Trax Ghana is going to incorporate a new kind of soil erosion control into its projects. In addition to stone bunding and grass stripping with native grasses, Trax will soon introduce its farmers to vetiver grass. Planting and maintaining this kind of grass requires much less physical labor than building stone bunds and is more effective than local grasses. Apart from its benefits for soil conservation, the grass can also be used for making crafts, such as the popular Bolga baskets. This Friday, Trax Ghana’s Director, Mr Vincent Subbey, has purchased and planted the first 1000 mature tillers which are split for planting. They are currently being multiplied by three of Trax’s farmers and will be ready for distribution in June/July 2015.
Trax Ghana has been involved in soil and water conservation measures since its beginning, in 1989. It has traditionally used stone bunding and grass stripping (with native grasses) to prevent the nutritious top soil from being washed away by heavy rains. Building stone bunds, however, is very laborious and stones are not always available. Trax is therefore going to start teaching its farmers how to use vetiver grass as well.
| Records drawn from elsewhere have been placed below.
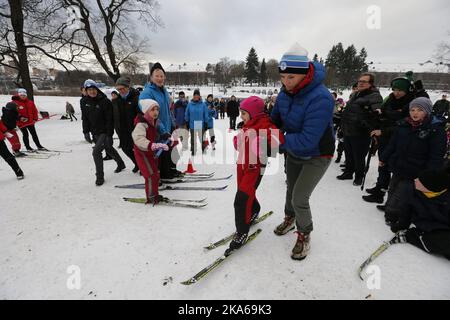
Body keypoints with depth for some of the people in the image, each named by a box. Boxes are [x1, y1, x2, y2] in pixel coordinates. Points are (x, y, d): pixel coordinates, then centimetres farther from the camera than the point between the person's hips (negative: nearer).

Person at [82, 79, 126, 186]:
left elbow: (109, 119, -18)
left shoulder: (105, 101, -16)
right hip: (95, 133, 7)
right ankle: (121, 164, 45)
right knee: (109, 149, 21)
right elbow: (85, 117, 12)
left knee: (96, 152, -16)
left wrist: (109, 134, -20)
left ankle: (100, 176, -1)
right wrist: (86, 131, 7)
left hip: (104, 132, -7)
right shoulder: (86, 102, 3)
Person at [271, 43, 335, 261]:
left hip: (316, 155, -7)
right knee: (291, 189, 23)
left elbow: (307, 141, -37)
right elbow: (276, 119, 1)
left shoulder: (320, 98, -34)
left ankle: (304, 235, 23)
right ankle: (290, 218, 52)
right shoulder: (286, 92, -11)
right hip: (293, 152, 7)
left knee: (300, 199, -7)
The roots of vetiver grass grow very deep and bind the soil. They thereby prevent soil loss and water runoff. Because of these characteristics, Trax Ghana also has plans to start using it for gulley rehabilitation in general and land rehabilitation in areas affected by artisanal mining.
Land that cannot be used for farming, due to the effects of mining
Vetiver grass also has great potential as fodder for livestock, as pest-control and for use in handicraft production. An increased supply of vetiver grass will also support the local Bolga basket industry. Currently, the demand for Bolgatanga’s hallmark is so great that some of the grass needs to be bought in the South of Ghana.